-------- Data for review
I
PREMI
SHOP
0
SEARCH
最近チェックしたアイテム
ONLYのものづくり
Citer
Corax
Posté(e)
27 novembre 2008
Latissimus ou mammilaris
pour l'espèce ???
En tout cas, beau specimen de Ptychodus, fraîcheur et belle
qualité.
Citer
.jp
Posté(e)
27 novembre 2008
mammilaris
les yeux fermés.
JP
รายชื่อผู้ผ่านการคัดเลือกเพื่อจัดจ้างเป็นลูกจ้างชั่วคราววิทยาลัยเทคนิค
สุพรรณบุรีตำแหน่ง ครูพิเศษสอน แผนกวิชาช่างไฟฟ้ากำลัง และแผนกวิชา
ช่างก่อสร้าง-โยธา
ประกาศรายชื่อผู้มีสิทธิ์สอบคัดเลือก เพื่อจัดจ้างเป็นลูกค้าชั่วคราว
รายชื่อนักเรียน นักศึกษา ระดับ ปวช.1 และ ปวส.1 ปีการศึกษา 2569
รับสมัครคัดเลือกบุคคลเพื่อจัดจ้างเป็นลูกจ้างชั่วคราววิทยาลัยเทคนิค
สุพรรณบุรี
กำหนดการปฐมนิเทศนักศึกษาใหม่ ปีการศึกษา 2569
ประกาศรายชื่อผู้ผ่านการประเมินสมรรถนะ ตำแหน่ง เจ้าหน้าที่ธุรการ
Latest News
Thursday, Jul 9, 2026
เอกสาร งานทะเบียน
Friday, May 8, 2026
----------------
-------- Data for review
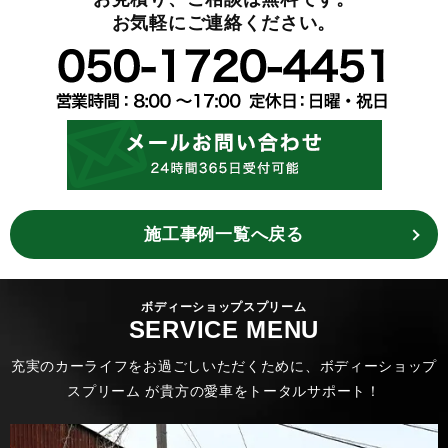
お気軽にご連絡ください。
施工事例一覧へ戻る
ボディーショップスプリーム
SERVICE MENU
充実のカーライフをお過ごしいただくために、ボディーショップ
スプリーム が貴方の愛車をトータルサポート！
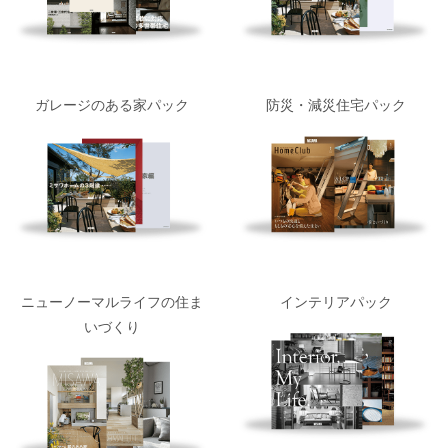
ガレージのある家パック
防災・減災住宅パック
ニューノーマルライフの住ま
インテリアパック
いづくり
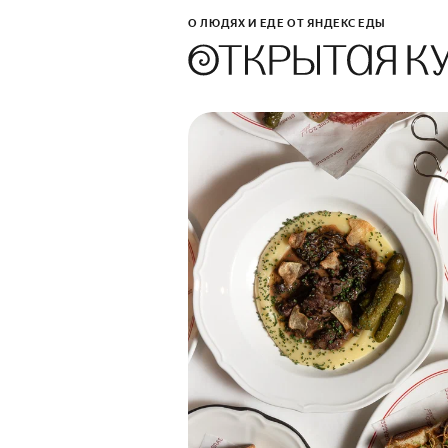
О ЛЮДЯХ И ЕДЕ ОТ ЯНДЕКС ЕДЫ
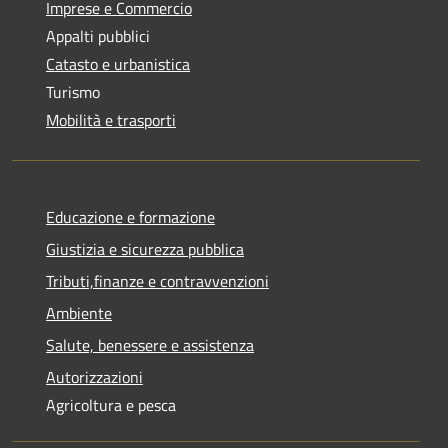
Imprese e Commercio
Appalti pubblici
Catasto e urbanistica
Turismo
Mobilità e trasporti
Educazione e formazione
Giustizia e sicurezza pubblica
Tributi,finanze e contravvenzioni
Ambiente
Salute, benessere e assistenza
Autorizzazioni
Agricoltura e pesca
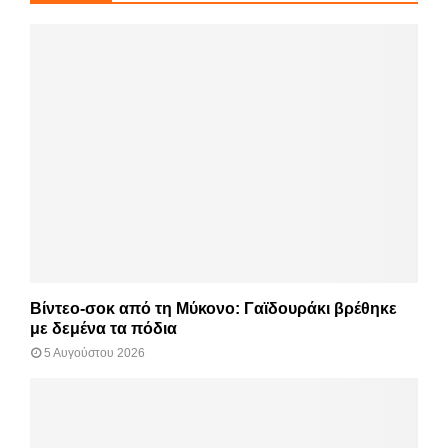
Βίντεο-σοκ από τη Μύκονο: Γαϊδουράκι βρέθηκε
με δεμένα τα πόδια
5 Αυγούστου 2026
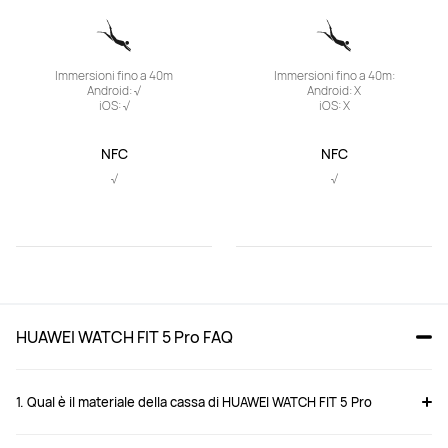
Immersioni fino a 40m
----------------
-------- Data for review
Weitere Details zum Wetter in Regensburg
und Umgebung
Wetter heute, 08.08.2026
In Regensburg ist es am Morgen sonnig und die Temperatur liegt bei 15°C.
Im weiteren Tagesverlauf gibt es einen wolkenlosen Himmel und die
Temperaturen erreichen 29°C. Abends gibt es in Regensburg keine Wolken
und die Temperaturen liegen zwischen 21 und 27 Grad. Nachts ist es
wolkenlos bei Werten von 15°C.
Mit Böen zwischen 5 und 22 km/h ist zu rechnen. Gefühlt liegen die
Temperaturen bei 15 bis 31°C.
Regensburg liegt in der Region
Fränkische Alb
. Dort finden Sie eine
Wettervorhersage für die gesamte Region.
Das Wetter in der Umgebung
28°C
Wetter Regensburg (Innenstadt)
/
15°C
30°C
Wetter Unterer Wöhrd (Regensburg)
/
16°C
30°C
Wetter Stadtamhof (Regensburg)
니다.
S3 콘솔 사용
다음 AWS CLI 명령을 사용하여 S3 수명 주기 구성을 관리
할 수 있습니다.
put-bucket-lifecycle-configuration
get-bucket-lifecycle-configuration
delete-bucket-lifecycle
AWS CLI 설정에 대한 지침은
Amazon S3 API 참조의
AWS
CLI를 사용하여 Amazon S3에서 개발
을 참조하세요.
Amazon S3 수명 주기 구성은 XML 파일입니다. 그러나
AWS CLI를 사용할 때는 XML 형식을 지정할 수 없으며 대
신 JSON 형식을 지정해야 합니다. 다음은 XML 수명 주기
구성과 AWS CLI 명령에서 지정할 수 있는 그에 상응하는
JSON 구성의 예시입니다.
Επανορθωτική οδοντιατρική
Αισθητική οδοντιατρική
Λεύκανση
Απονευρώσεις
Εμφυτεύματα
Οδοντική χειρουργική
----------------
### Problem details
Transcribe the lines from the line with "ガレージのある家パック" up to and including the line with "Immersioni fino a 40m", leaving the pictures out of your answer.

### Written answer
ガレージのある家パック
防災・減災住宅パック
ニューノーマルライフの住ま
インテリアパック
いづくり
О ЛЮДЯХ И ЕДЕ ОТ ЯНДЕКС ЕДЫ
Imprese e Commercio
Appalti pubblici
Catasto e urbanistica
Turismo
Mobilità e trasporti
Educazione e formazione
Giustizia e sicurezza pubblica
Tributi,finanze e contravvenzioni
Ambiente
Salute, benessere e assistenza
Autorizzazioni
Agricoltura e pesca
Βίντεο-σοκ από τη Μύκονο: Γαϊδουράκι βρέθηκε
με δεμένα τα πόδια
5 Αυγούστου 2026
Immersioni fino a 40m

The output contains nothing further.